Aber kann man so Deutschlands Unternehmertum wiederbeleben? Kann man so Deutschlands Vorreiter-Rolle bei Innovationen aufrecht erhalten? Können diese Unternehmen auch in Zukunft für Rekorde bei den hiesigen Steuereinkünften sorgen? Ich glaube nicht! Schnelles Wachstum ist wichtig für viele Startups, aber nicht nur bei der PR. Ein Geschäftsmodell lässt sich nicht am Reißbrett entwickeln, aber „Build – Measure – Learn“ (aus dem weit verbreiteten Lean Start-up Konzept) hat etwas mit gezielter und überlegter Weiterentwicklung zu tun. Partnerschaften sind überlebenswichtig für aufstrebende Unternehmen, aber nicht indem man dick aufträgt und Dinge verspricht, die man dann eh nicht halten kann. Nicht umsonst mehren sich die kritischen Stimmen von Leuten, die tief in der Szene verankert sind: Project-A-Gründer Florian Heinemann warnte im Sommer 2013 in einem Interview, dass „Hipness kein Geld verdient“ und der damalige Gründerszene-Chefredakteur Joel Kaczmarek bringt es in seiner Kolumne Ende 2012 bereits auf den Punkt:

Die deutsche Internetszene feiert sich und wähnt sich auf der Überholspur. Bisher stehen aber nur viel PR und wenige Exits auf der Habenseite.
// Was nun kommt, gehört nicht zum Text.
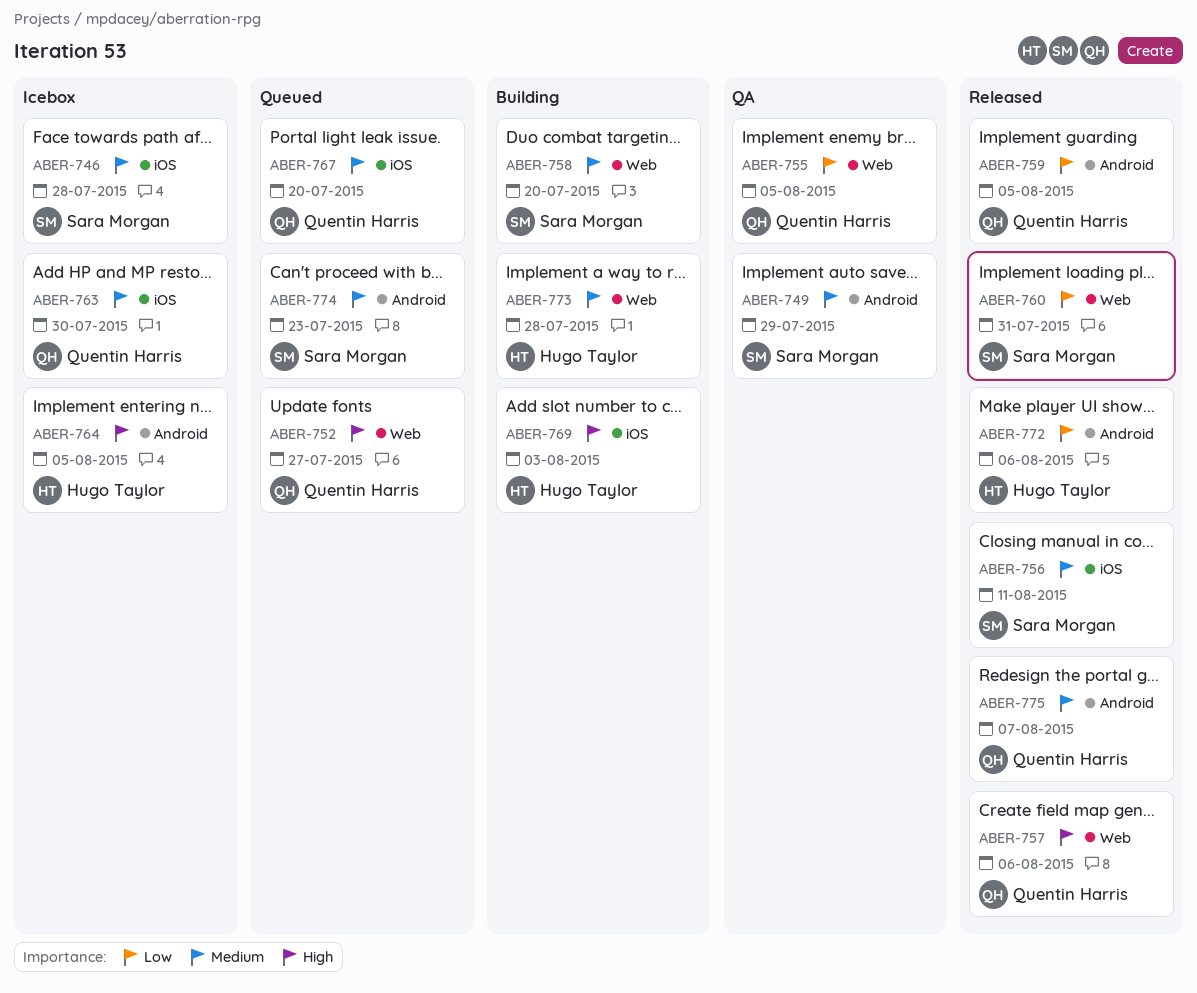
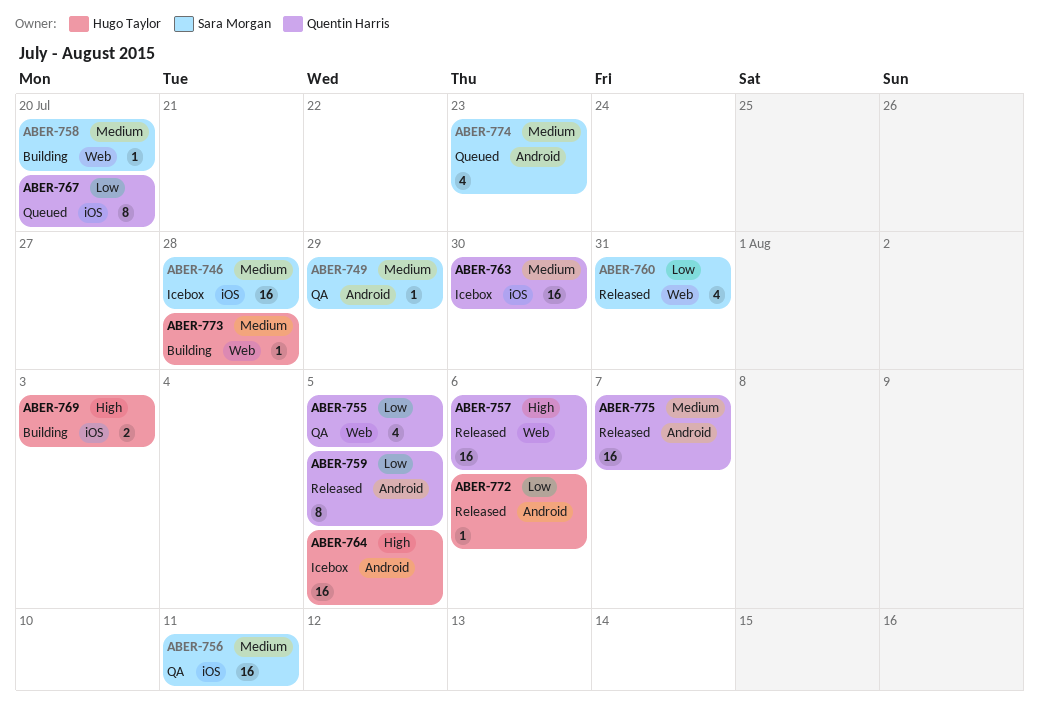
ABER-752: present -> none
ABER-756, status: Released -> QA
ABER-767, priority: Medium -> Low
Nicht falsch verstehen: Der ganze Hype zum Thema Entrepreneurship hat viele gute Seiten. Innovation durch Unternehmensgründungen und verwandte Themen wie Intrapreneurship sind wesentlich für die Zukunftsfähigkeit eines Landes. Die neue Aufmerksamkeit stimuliert Anstrengungen in Politik, Wirtschaft und Gesellschaft, die sich bereits sehr positiv auswirken. Viele junge Menschen sehen eine eigene Gründung trotz des damit verbundenen Risikos wieder als realen Karriereweg. Es entwickeln sich mancherorts florierende Entrepreneurship-Ökosysteme und ein entsprechender Lifestyle, der im positiven Sinne ansteckend ist.

Wichtig wäre es jedoch, wieder die Inhalte in den Vordergrund zu rücken. Erst wenn ein Start-up den Produkt-Markt-Fit erreicht hat und das Geschäftsmodell einen Kunden für weniger Geld akquiriert, als dieser dann über die Jahre dem Unternehmen einbringt, sollte man auf die Marketing-Tube drücken. Dieses wesentliche Grundgesetz erfolgreichen Gründens sollte auch Startup-Deutschland beherzigen. Weniger Rock Stars, weniger Show – dafür aber mehr überlegtes Handeln und nachhaltiges Unternehmertum!